Lilliquist: "Guess what?"
La Russa: "Hey, man, there's a game going on here. Just do it, all right? We've got a game to win.
Lilliquist (to Lance Lynn): "Hey, start warming up."
La Russa was already having an astonishingly bad day. Before the game would end, his team would give up three outs on sacrifice bunts and two more on impossibly stupid stolen base attempts -- it's not often that a manager (or his players; it would be said that one of the busted hit-and-runs was called by Pujols) can take personal responsibility for five of the 27 outs. He also ordered an intentional walk that backfired*, and later brought in the aforementioned Lance Lynn to come in only to intentionally walk another batter. This day was the managing equivalent of the day the Principal had in "Ferris Bueller's Day Off."
*As all intentional walks should.
But as absurd and illogical and freaky as all that was, nothing touched the phone call nightmare. And, unlike many, I believe the phone call nightmare justification because it's simply the most plausible of all the incredibly stupid explanations for what happened.
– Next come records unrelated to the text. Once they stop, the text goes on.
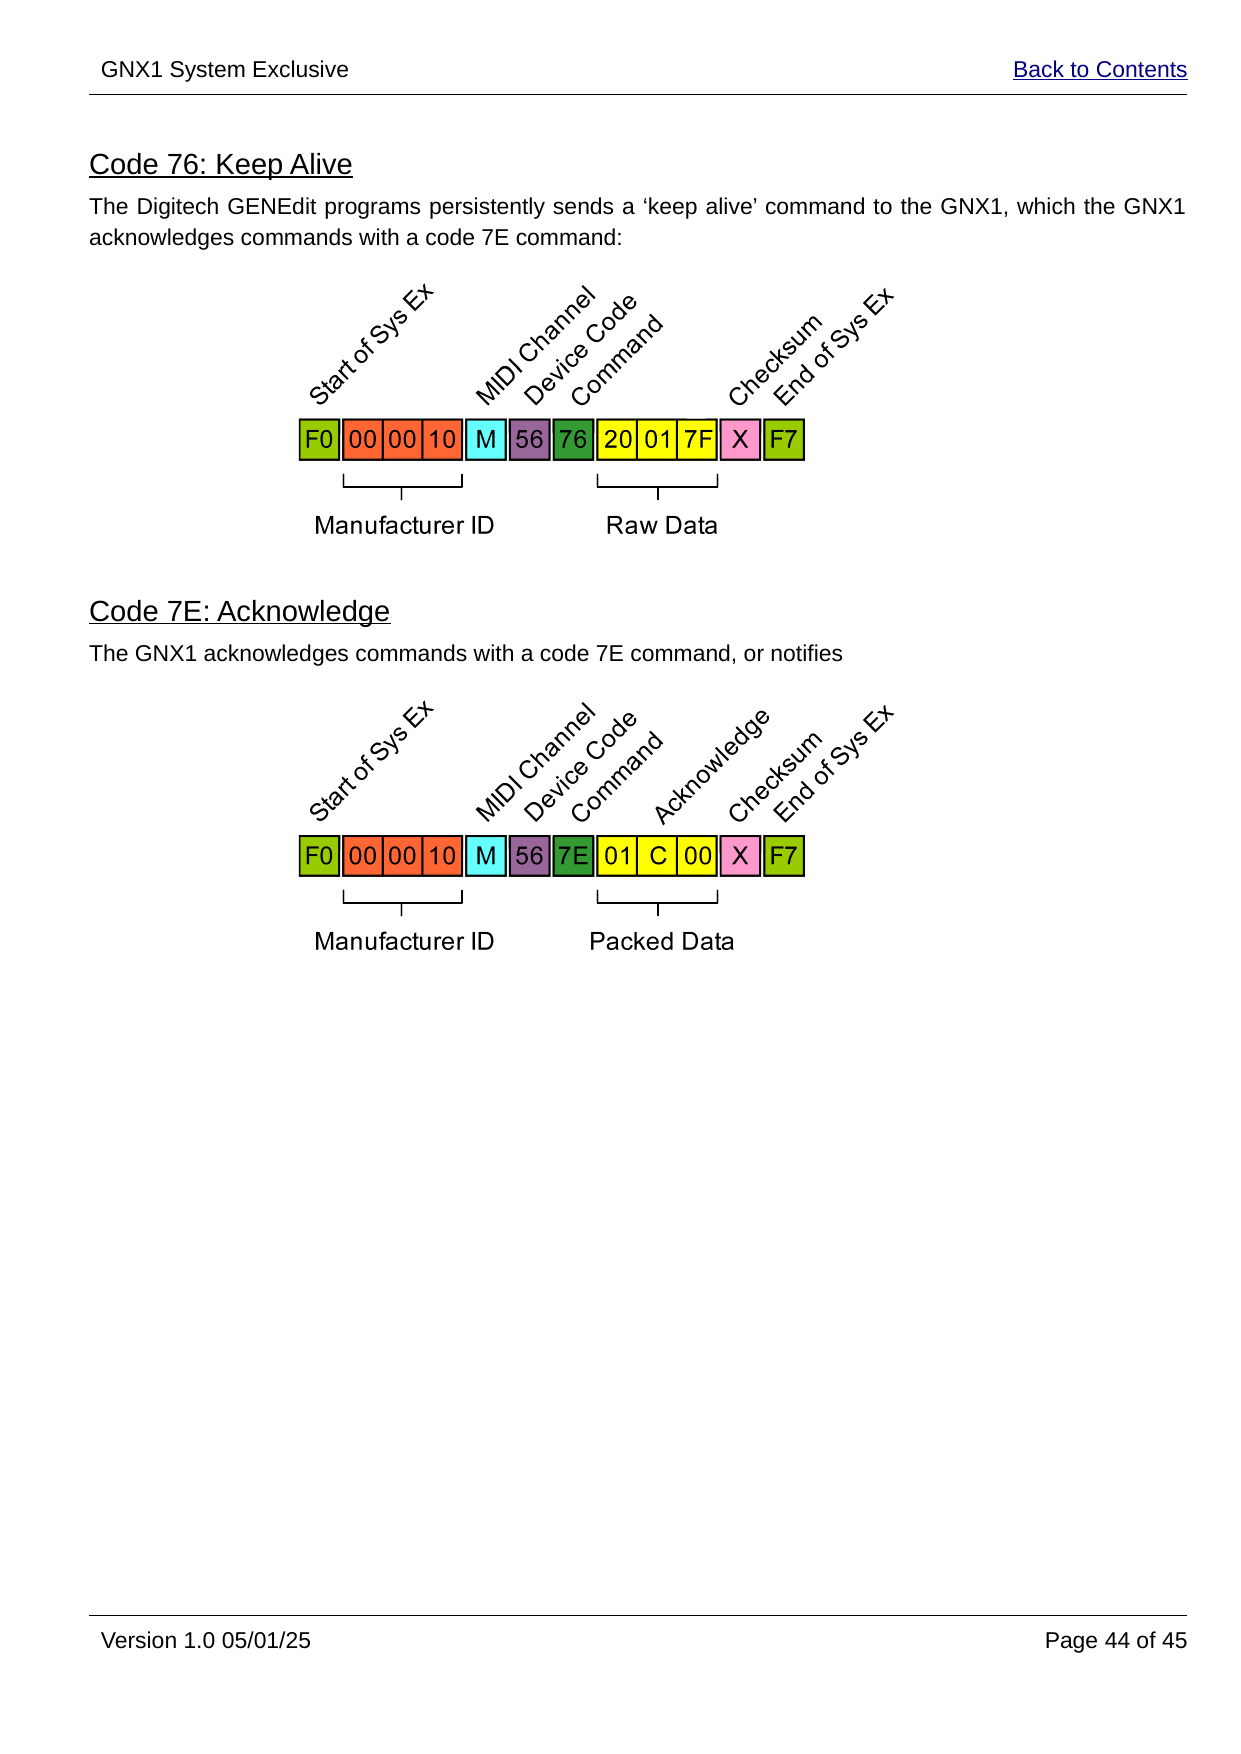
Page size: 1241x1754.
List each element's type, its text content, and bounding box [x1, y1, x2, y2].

picture [298, 283, 978, 540]
text The Digitech GENEdit programs persistently sends a ‘keep alive’ command to the GNX1, which the GNX1 acknowledges commands with a code 7E command: [89, 193, 1187, 250]
picture [298, 699, 978, 956]
text The GNX1 acknowledges commands with a code 7E command, or notifies [89, 639, 1187, 666]
subtitle Code 7E: Acknowledge [89, 289, 1187, 627]
subtitle Code 76: Keep Alive [89, 147, 1187, 181]
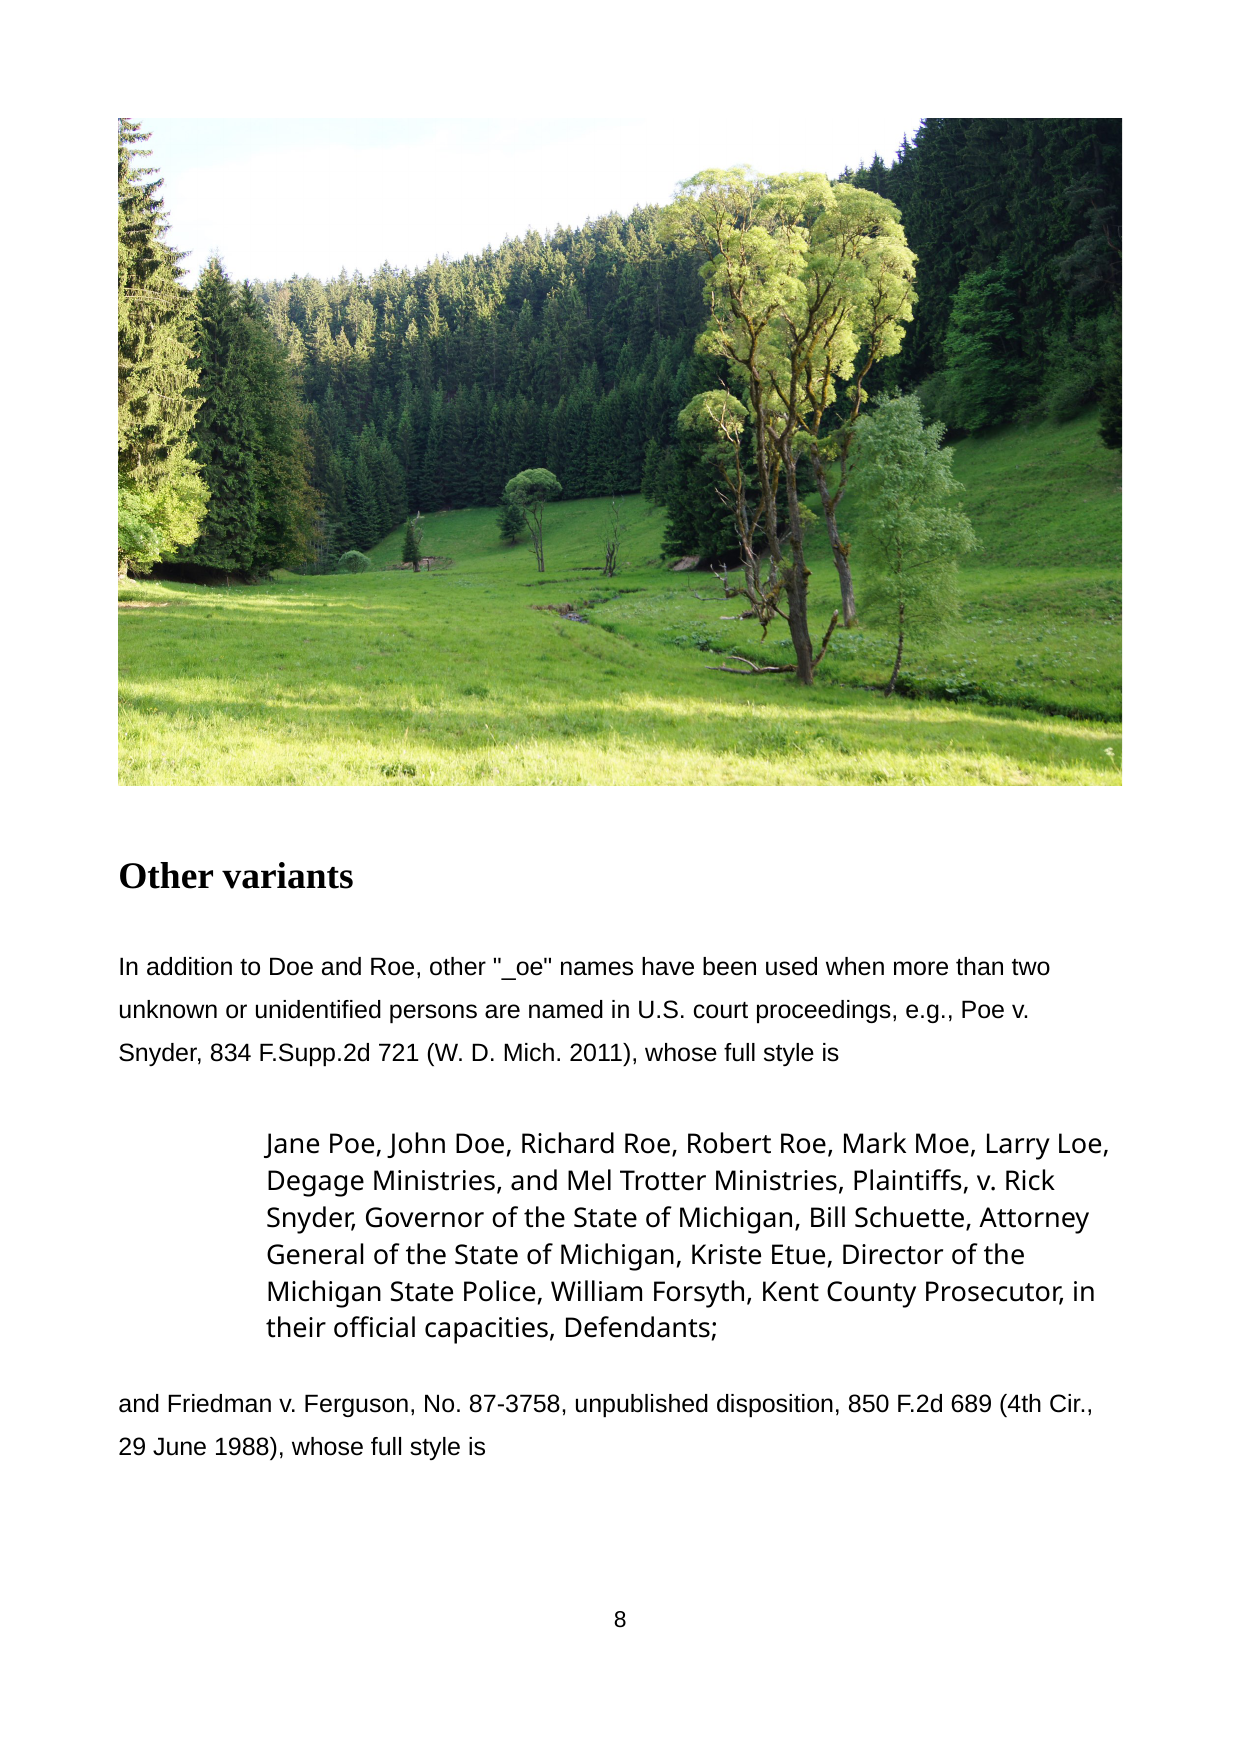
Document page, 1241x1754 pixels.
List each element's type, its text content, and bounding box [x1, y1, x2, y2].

text and Friedman v. Ferguson, No. 87-3758, unpublished disposition, 850 F.2d 689 (4th Cir., 29 June 1988), whose full style is [118, 1389, 1122, 1461]
text Jane Poe, John Doe, Richard Roe, Robert Roe, Mark Moe, Larry Loe, Degage Ministries, and Mel Trotter Ministries, Plaintiffs, v. Rick Snyder, Governor of the State of Michigan, Bill Schuette, Attorney General of the State of Michigan, Kriste Etue, Director of the Michigan State Police, William Forsyth, Kent County Prosecutor, in their official capacities, Defendants; [266, 1124, 1122, 1346]
subtitle Other variants [118, 853, 1122, 896]
picture [118, 118, 1123, 786]
text In addition to Doe and Roe, other "_oe" names have been used when more than two unknown or unidentified persons are named in U.S. court proceedings, e.g., Poe v. Snyder, 834 F.Supp.2d 721 (W. D. Mich. 2011), whose full style is [118, 952, 1122, 1067]
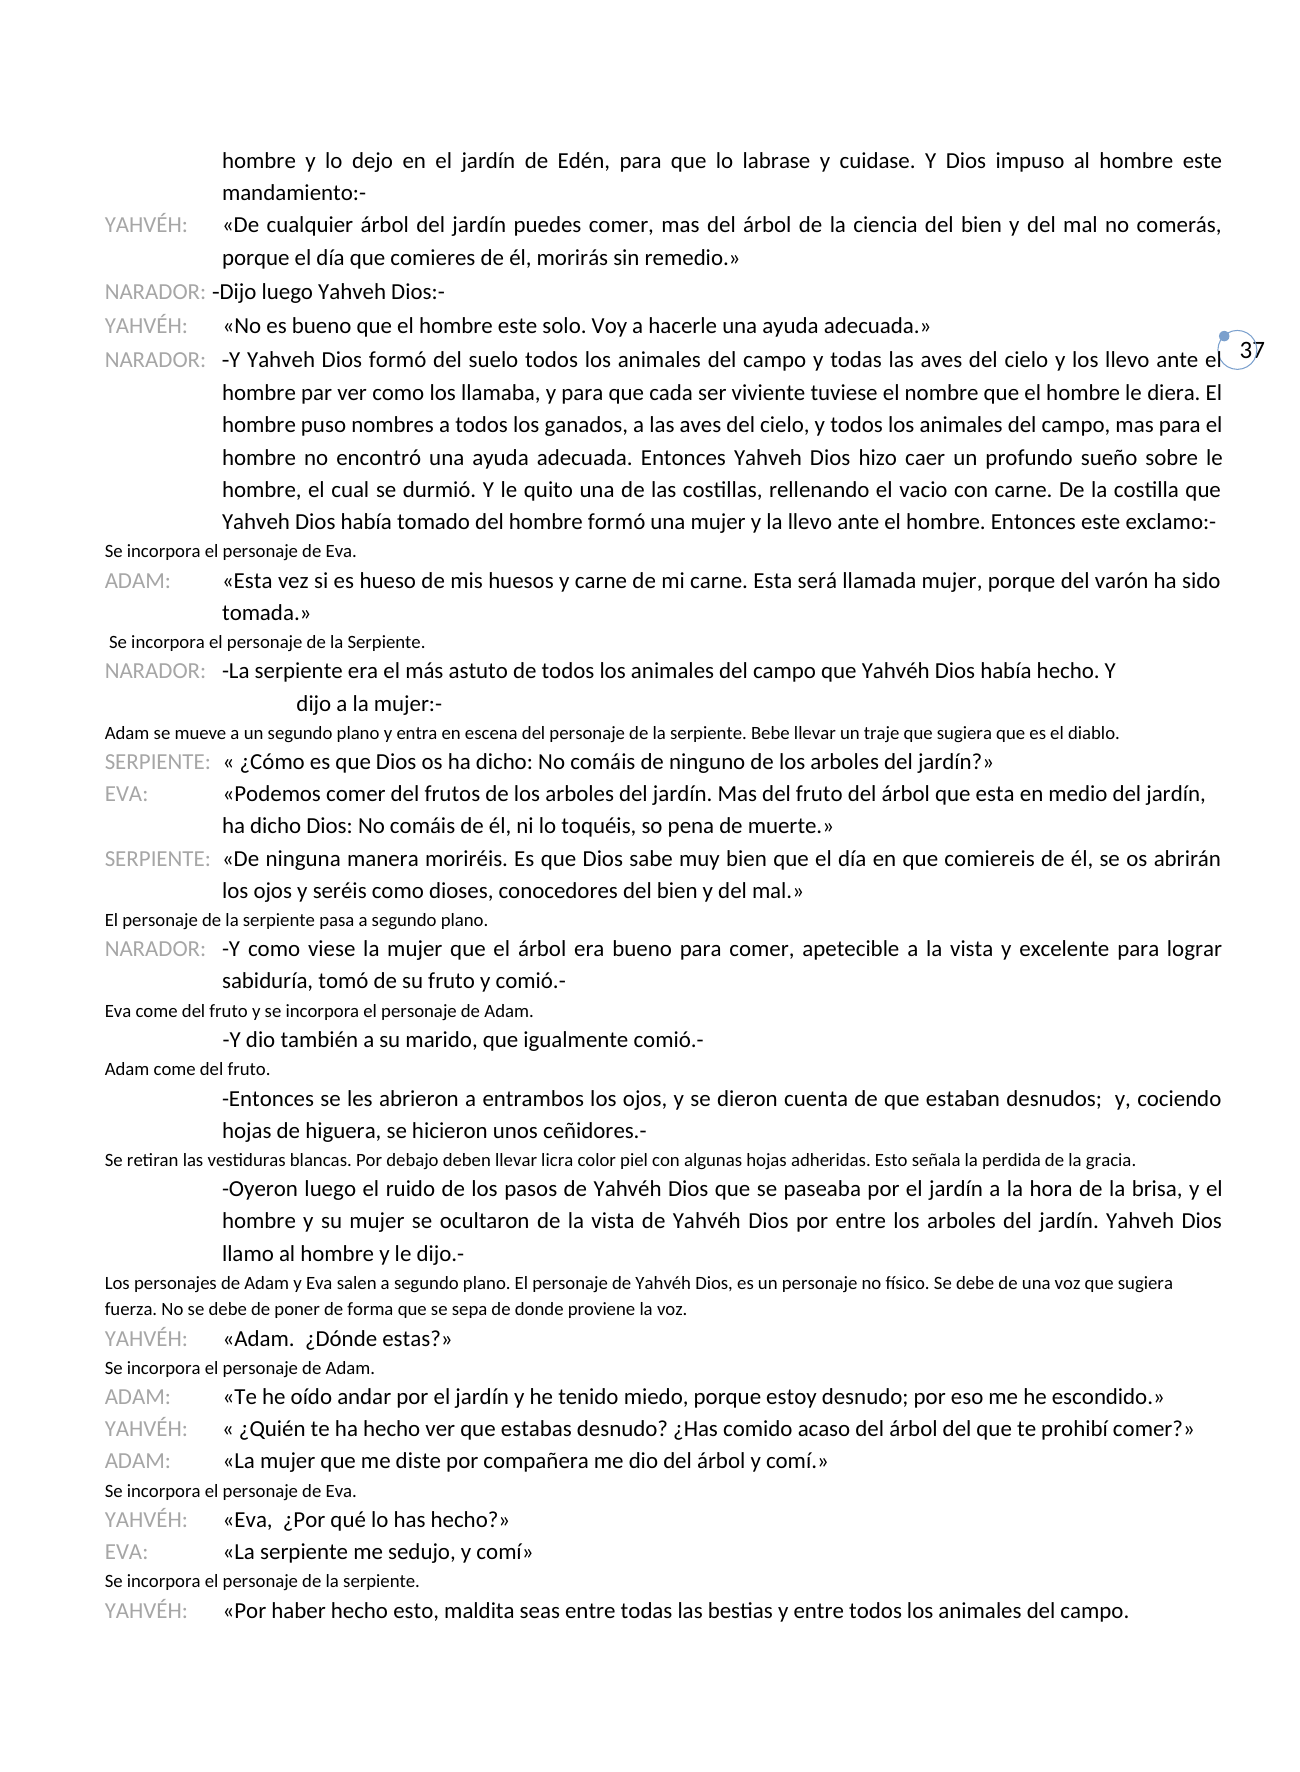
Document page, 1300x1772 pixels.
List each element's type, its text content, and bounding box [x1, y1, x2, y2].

text YAHVÉH: « ¿Quién te ha hecho ver que estabas desnudo? ¿Has comido acaso del árbol del que te prohibí comer?» [104, 1414, 1224, 1442]
text Se retiran las vestiduras blancas. Por debajo deben llevar licra color piel con algunas hojas adheridas. Esto señala la perdida de la gracia. [104, 1148, 1224, 1171]
text NARADOR: -La serpiente era el más astuto de todos los animales del campo que Yahvéh Dios había hecho. Y dijo a la mujer:- [104, 656, 1224, 717]
text -Entonces se les abrieron a entrambos los ojos, y se dieron cuenta de que estaban desnudos; y, cociendo hojas de higuera, se hicieron unos ceñidores.- [222, 1084, 1224, 1144]
text ADAM: «Esta vez si es hueso de mis huesos y carne de mi carne. Esta será llamada mujer, porque del varón ha sido tomada.» [104, 566, 1224, 626]
text SERPIENTE: « ¿Cómo es que Dios os ha dicho: No comáis de ninguno de los arboles del jardín?» [104, 747, 1224, 775]
text ADAM: «La mujer que me diste por compañera me dio del árbol y comí.» [104, 1447, 1224, 1475]
text ADAM: «Te he oído andar por el jardín y he tenido miedo, porque estoy desnudo; por eso me he escondido.» [104, 1382, 1224, 1410]
text Se incorpora el personaje de Eva. [104, 539, 1224, 562]
text Adam come del fruto. [104, 1057, 1224, 1080]
text Se incorpora el personaje de Eva. [104, 1479, 1224, 1502]
text NARADOR: -Dijo luego Yahveh Dios:- [104, 275, 1224, 306]
text YAHVÉH: «Eva, ¿Por qué lo has hecho?» [104, 1505, 1224, 1533]
text YAHVÉH: «De cualquier árbol del jardín puedes comer, mas del árbol de la ciencia del bien y del mal no comerás, porque el día que comieres de él, morirás sin remedio.» [104, 211, 1224, 271]
text hombre y lo dejo en el jardín de Edén, para que lo labrase y cuidase. Y Dios impuso al hombre este mandamiento:- [222, 146, 1224, 206]
text YAHVÉH: «Por haber hecho esto, maldita seas entre todas las bestias y entre todos los animales del campo. [104, 1596, 1224, 1624]
text Eva come del fruto y se incorpora el personaje de Adam. [104, 999, 1224, 1022]
text EVA: «Podemos comer del frutos de los arboles del jardín. Mas del fruto del árbol que esta en medio del jardín, ha dicho Dios: No comáis de él, ni lo toquéis, so pena de muerte.» [104, 779, 1224, 839]
text Se incorpora el personaje de Adam. [104, 1356, 1224, 1379]
text NARADOR: -Y Yahveh Dios formó del suelo todos los animales del campo y todas las aves del cielo y los llevo ante el hombre par ver como los llamaba, y para que cada ser viviente tuviese el nombre que el hombre le diera. El hombre puso nombres a todos los ganados, a las aves del cielo, y todos los animales del campo, mas para el hombre no encontró una ayuda adecuada. Entonces Yahveh Dios hizo caer un profundo sueño sobre le hombre, el cual se durmió. Y le quito una de las costillas, rellenando el vacio con carne. De la costilla que Yahveh Dios había tomado del hombre formó una mujer y la llevo ante el hombre. Entonces este exclamo:- [104, 343, 1224, 535]
text El personaje de la serpiente pasa a segundo plano. [104, 908, 1224, 931]
text Se incorpora el personaje de la serpiente. [104, 1569, 1224, 1592]
text -Y dio también a su marido, que igualmente comió.- [104, 1025, 1224, 1053]
text SERPIENTE: «De ninguna manera moriréis. Es que Dios sabe muy bien que el día en que comiereis de él, se os abrirán los ojos y seréis como dioses, conocedores del bien y del mal.» [104, 844, 1224, 904]
text YAHVÉH: «No es bueno que el hombre este solo. Voy a hacerle una ayuda adecuada.» [104, 311, 1224, 339]
text Se incorpora el personaje de la Serpiente. [104, 630, 1224, 653]
text Los personajes de Adam y Eva salen a segundo plano. El personaje de Yahvéh Dios, es un personaje no físico. Se debe de una voz que sugiera fuerza. No se debe de poner de forma que se sepa de donde proviene la voz. [104, 1271, 1224, 1320]
text -Oyeron luego el ruido de los pasos de Yahvéh Dios que se paseaba por el jardín a la hora de la brisa, y el hombre y su mujer se ocultaron de la vista de Yahvéh Dios por entre los arboles del jardín. Yahveh Dios llamo al hombre y le dijo.- [222, 1174, 1224, 1267]
text NARADOR: -Y como viese la mujer que el árbol era bueno para comer, apetecible a la vista y excelente para lograr sabiduría, tomó de su fruto y comió.- [104, 934, 1224, 995]
text Adam se mueve a un segundo plano y entra en escena del personaje de la serpiente. Bebe llevar un traje que sugiera que es el diablo. [104, 721, 1224, 744]
text YAHVÉH: «Adam. ¿Dónde estas?» [104, 1324, 1224, 1352]
text EVA: «La serpiente me sedujo, y comí» [104, 1537, 1224, 1565]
La Russa brought in Rzepczynski to face lefty David Murphy, and he undoubtedly expected Rangers manager Ron Washington to bring in a pinch-hitter based on the fairly compelling evidence that Murphy can't hit lefties. But Wash was one step ahead, or one step to the side, or one step to la-la land, and he left Murphy in to hit. Murphy promptly hit a one hopper back toward the mound, where it had several opportunities to turn into a double play. Instead it bounced off Rzepczynski's hand, deflected to where Nick Punto could not quite pick it up, and the bases were loaded for Mike Napoli.
At; this point, La Russa being La Russa would have escaped from Alcatraz, if necessary, to get to the mound and bring in a right-handed pitcher to face Napoli. La Russa is the sort of man who will hire a left-handed accountant to figure credits and a righty to work out debits. La Russa is the sort of man who wants a left-handed waiter to serve chicken and fish and a righty to serve beef. The Tony La Russa I know, a man of sound mind and sound body, would NEVER have allowed a lefty to face Napoli, who has hit .294/.400/.555 against left-handed pitchers in his career.
So why did Rzepczynski pitch to Napoli? There was nobody to bring in. Jason Motte wasn't warming up. Lance Lynn, I believe, had only JUST started warming up (and even in that moment it was baffling why he would be warming up if not to come in to face Napoli). It was just plain bizarre. As crazy as it sounds, the telephone disaster explanation is probably the best way to explain it.
Napoli, of course, hit the game-winning double and the Rangers are now one game away from winning the World Series. La Russa's postseason career has been odd. He has managed some of the most visible catastrophes in playoff and World Series history.
-- His 1983 Chicago White Sox led the league in runs scores … and scored a grand total of one run in three straight losses to Baltimore in the ALCS.
-- His dominant 1988 Oakland A's famous lost in five World Series games to a Dodgers team that had Mickey Hatcher, Mike Marshall and John Shelby hitting 3-4-5.
-- His dominant 1990 Oakland A's were swept by a Cincinnati Reds team that, as was often said at the time, did not have a pitcher who won more than 15 games or a hitter who smacked more than 25 homers.
-- His 1996 Cardinals held a three-games-to-one lead against the supreme Atlanta Braves and promptly lost three straight by a combined score of 32-1 (highlighted by a 15-0 destruction in Game 7).
-- His 2000 and 2002 teams Cardinals were excellent, and were handled easily in the NLCS. His 2004 team won 105 games and were swept by the Boston Red Sox -- they never led for even a half inning.
But there have been some amazing triumphs too. His 1989 Oakland A's dominated from beginning to end. His 2006 Cardinals team had a magical run to the World Series. And his black magic this season has been perhaps the most astonishing of all. Remember, this Cardinals team was 10 1/2 games back in late August. They were gargantuan underdogs against Philadelphia. They remained underdogs against Milwaukee. Most people have picked them to lose to the Rangers, and they might.
But they might not. The Cardinals do go home for the last one or two games. And, from what I hear, the telephone in St. Louis works MUCH better than the one in Texas.